IBN 9816061 - "Neural Pathways for Auditory-Vocal Learning"
PI - Steven E. Brauth
The investigator will use a novel laboratory animal preparation, the budgerigar (M. undulatus) to investigate the neural basis of auditory-vocal learning. Auditory-vocal learning is a fundamentally important learning process in which individuals acquire communication sounds in a social context from other members of their species and is necessary for normal human speech acquisition.
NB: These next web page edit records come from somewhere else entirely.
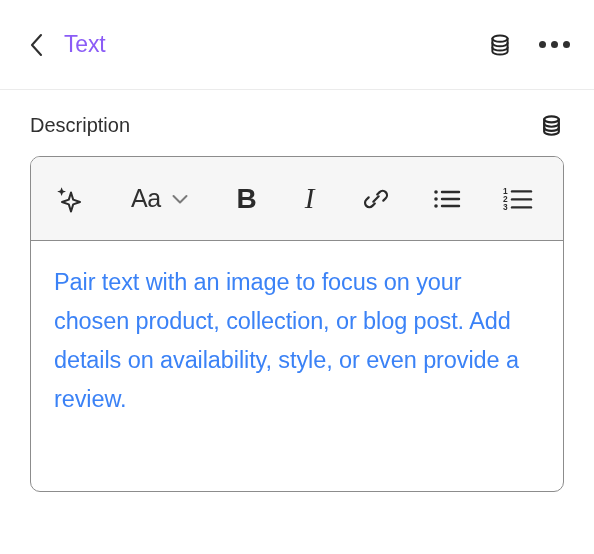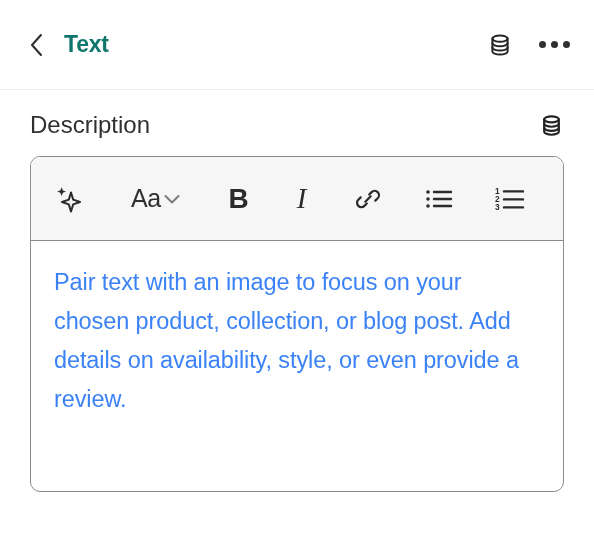"Text" .page-title { color: #0f766e -> #8b5cf6; font-weight: bold -> normal }
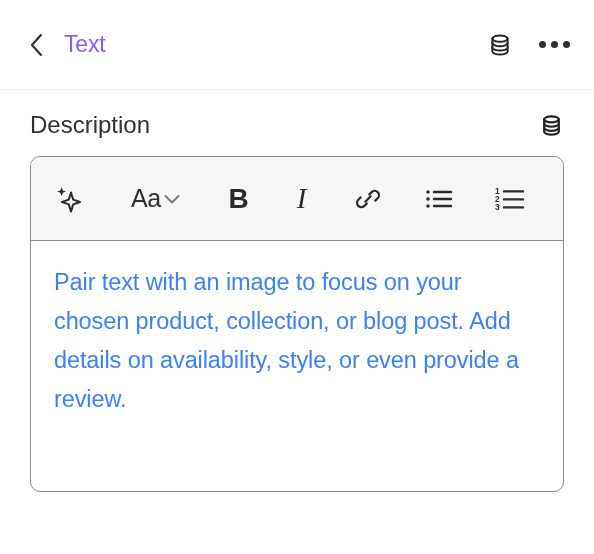"Description" .field-label { font-size: 24px -> 20px }
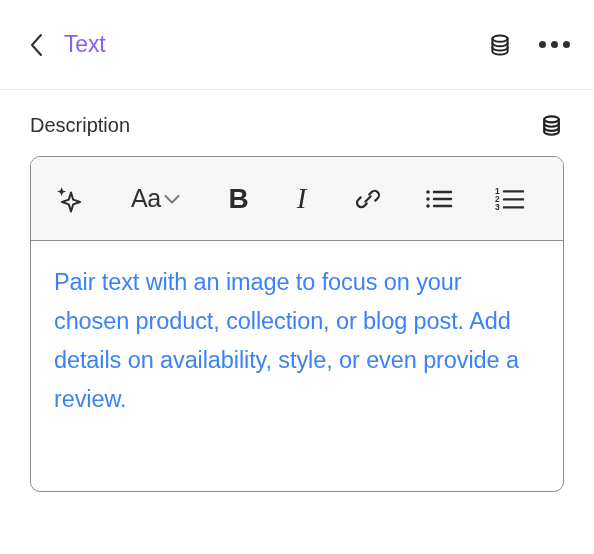"Aa" .tb-gap-aa { margin-right: 0 -> 8px }
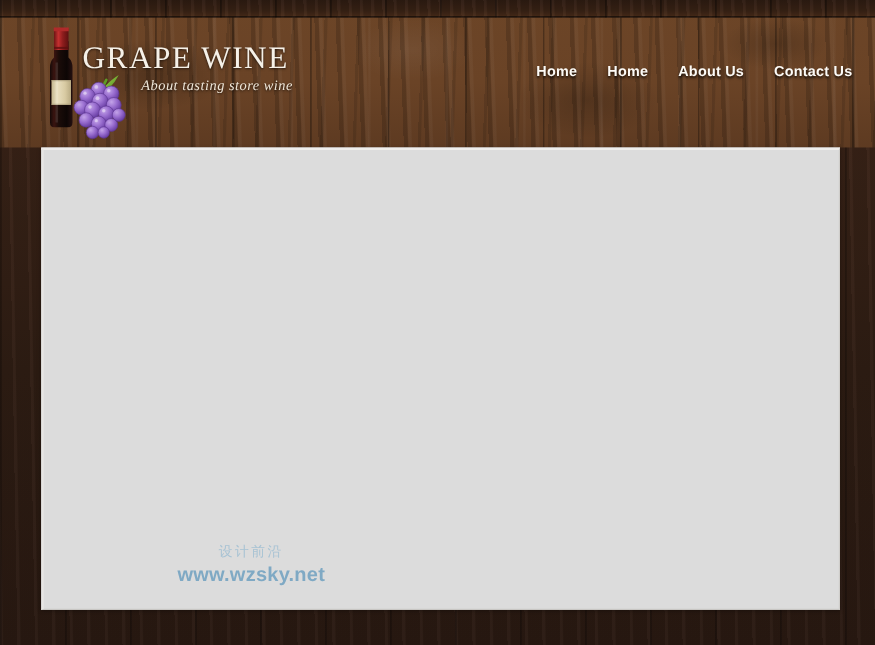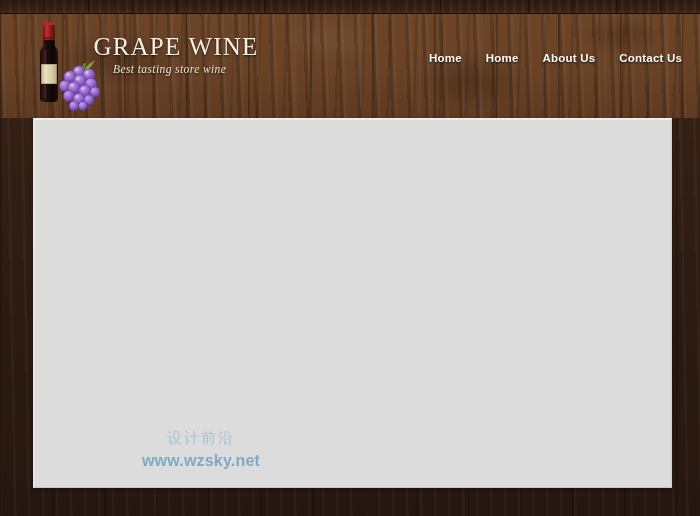"GRAPE WINE" .brand-title { text-align: center -> none }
Budgerigars are used in these experiments because, as in humans, specialized brain pathways have evolved which interconnect auditory and vocal areas of the forebrain. In order to understand how these neural systems acquire and utilize learned communication sounds in a social context, the investigator will use a strategy which combines neuroanatomical techniques, which map out brain circuits, with powerful new methods which map expression of immediate early gene proteins. There is now overwhelming evidence that long term changes in neuronal function, such as those underlying learning and memory, depend on the expression of immediate early gene proteins. In this application, the investigator will first identify neurons which both process auditory feedback for vocal learning and also express the zenk immediate early gene protein (also called zif268, egr1, NGFIA, Krox 24). Zenk is believed to be closely related to the plasticity processes associated with vocal learning. The investigator will then assess the effects of dysfunction of these neurons on both vocal learning as well as on long term zenk expression by neurons in other portions of the auditory and vocal control systems.